Nick Tredennick, the legendary chip designer, now chief of Jonetix, cautioned that all these advances in an internet of things would entail a new chip-level security system, not the mere software that most companies are offering in their virtualization programs.
A high point for me came next in my on-stage interview with Andy Kessler, former Bell Labs engineer and Velocity Investment fund founder now multi-book author and popular Wall Street Journal columnist. He showed that far from monopolies, all the US high tech leaders, from Apple and Amazon to Google and Facebook, are already harboring the seeds of their decline.
For lunch, we got a broad and authoritative depiction of the transformative reach of blockchain from Yorke Rhodes III, the co-founder of blockchain at Microsoft and the head of Azure crypto services.
Following Rhodes, Gale Pooley, a new fellow at the Discovery Institute and paragon of time-prices, demonstrated that advances in technology had vastly improved standards of living around the globe and nullified the alleged inflation registered by official consumer price indices and deflators.

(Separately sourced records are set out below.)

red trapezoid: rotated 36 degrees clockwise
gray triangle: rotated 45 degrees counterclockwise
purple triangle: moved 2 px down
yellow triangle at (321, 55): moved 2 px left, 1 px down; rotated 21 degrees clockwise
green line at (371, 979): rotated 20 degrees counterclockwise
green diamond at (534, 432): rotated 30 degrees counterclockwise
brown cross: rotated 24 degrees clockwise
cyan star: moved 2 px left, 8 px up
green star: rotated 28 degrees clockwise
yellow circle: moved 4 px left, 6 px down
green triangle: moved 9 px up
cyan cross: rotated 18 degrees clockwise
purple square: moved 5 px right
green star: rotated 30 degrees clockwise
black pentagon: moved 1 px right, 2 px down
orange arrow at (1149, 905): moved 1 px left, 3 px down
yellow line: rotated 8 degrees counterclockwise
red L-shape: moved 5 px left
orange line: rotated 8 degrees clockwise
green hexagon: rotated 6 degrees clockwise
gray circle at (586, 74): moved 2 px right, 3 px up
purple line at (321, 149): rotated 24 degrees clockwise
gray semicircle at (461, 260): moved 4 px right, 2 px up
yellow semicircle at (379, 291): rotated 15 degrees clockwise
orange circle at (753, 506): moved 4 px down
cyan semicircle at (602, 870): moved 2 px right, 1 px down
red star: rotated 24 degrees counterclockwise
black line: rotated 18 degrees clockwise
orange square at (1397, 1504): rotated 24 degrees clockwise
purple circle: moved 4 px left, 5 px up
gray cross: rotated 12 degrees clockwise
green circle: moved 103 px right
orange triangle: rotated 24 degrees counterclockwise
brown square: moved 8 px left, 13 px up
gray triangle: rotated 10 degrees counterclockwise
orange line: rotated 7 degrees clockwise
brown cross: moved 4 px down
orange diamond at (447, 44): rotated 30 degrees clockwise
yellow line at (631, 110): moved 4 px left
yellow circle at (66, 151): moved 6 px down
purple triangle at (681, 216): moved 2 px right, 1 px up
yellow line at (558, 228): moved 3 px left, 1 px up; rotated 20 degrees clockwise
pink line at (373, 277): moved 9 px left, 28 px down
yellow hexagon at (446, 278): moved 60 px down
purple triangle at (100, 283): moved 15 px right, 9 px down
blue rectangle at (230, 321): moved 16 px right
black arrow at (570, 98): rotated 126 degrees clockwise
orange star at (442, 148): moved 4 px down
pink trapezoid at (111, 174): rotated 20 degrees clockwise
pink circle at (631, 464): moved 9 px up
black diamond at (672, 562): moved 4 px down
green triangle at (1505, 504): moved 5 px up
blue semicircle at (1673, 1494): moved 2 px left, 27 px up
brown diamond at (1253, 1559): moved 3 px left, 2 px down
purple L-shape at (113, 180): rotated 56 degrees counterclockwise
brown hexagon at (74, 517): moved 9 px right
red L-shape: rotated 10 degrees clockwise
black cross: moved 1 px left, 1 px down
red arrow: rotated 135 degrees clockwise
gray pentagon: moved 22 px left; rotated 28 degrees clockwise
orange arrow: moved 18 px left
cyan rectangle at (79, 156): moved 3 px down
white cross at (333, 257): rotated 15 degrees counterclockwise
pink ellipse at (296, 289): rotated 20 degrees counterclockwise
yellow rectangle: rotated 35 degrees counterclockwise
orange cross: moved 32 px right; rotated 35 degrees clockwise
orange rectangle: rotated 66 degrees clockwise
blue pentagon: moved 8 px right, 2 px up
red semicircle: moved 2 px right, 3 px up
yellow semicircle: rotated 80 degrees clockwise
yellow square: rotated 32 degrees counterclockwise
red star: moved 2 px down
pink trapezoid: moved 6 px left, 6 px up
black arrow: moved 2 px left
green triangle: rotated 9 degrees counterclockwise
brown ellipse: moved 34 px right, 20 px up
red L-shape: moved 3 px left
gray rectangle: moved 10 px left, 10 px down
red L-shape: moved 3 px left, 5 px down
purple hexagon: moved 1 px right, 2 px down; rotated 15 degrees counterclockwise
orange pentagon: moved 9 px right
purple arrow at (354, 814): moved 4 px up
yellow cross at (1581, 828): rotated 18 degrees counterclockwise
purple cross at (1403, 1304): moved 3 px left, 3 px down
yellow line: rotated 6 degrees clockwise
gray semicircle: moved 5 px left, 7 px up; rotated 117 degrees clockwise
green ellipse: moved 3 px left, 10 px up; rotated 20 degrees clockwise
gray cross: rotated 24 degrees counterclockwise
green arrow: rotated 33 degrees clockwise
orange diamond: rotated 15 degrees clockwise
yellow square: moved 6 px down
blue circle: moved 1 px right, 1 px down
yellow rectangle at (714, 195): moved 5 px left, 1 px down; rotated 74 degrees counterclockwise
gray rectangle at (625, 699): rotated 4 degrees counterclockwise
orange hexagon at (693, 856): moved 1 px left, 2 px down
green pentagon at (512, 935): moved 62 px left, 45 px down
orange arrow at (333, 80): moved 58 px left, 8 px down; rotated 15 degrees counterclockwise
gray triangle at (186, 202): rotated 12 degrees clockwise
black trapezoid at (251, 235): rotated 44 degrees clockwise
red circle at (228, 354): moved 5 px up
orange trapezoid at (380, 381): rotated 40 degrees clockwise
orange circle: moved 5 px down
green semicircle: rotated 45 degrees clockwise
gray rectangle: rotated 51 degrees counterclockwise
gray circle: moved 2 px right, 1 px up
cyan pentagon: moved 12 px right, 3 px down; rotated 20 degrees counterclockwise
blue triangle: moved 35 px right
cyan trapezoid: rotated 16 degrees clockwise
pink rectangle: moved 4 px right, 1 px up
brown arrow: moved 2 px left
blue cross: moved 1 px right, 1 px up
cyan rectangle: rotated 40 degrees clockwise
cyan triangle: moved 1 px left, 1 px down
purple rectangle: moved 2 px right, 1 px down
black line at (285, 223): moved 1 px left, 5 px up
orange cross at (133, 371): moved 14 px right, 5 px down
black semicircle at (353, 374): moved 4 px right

Calculated broadly by dividing GDP by hours of work, time-prices are the true prices that people pay for their goods and services — the hours and minutes they have to work to earn the money to buy their standard of living.
I commented that Pooley’s findings counteract all the fears and fantasies of negative interest rates, victimized middle-class workers, and stagnant innovation. Pooley calculates that a nominal rate of zero translates into a true time-priced rate of 3.6, a perfectly normal interest rate.
Pooley points out that time-prices reconcile the central cleavage at the conference, between Thiel’s belief in a technological slowdown and his time priced demonstration of a technological boom.
Thiel is addressing the dimension of Zero to One innovations on the frontiers of creativity — what John Schroeter and I call “Moonshots.” Time-prices measure the global advance of what Thiel calls one to “n” progress, as existing inventions are applied around the world.
This is a divergence between new vertical inventions and horizontal spread of their applications across the globe.
In future prophecies, as the FCC goes after China’s 5G telecom star Huawei as if it harbored weapons of mass destruction, I will pursue this debate and its eruption on the final day of COSM.
The climax was the sharp and authoritative contribution of Michael Kratsios, the chief technical officer of the US government.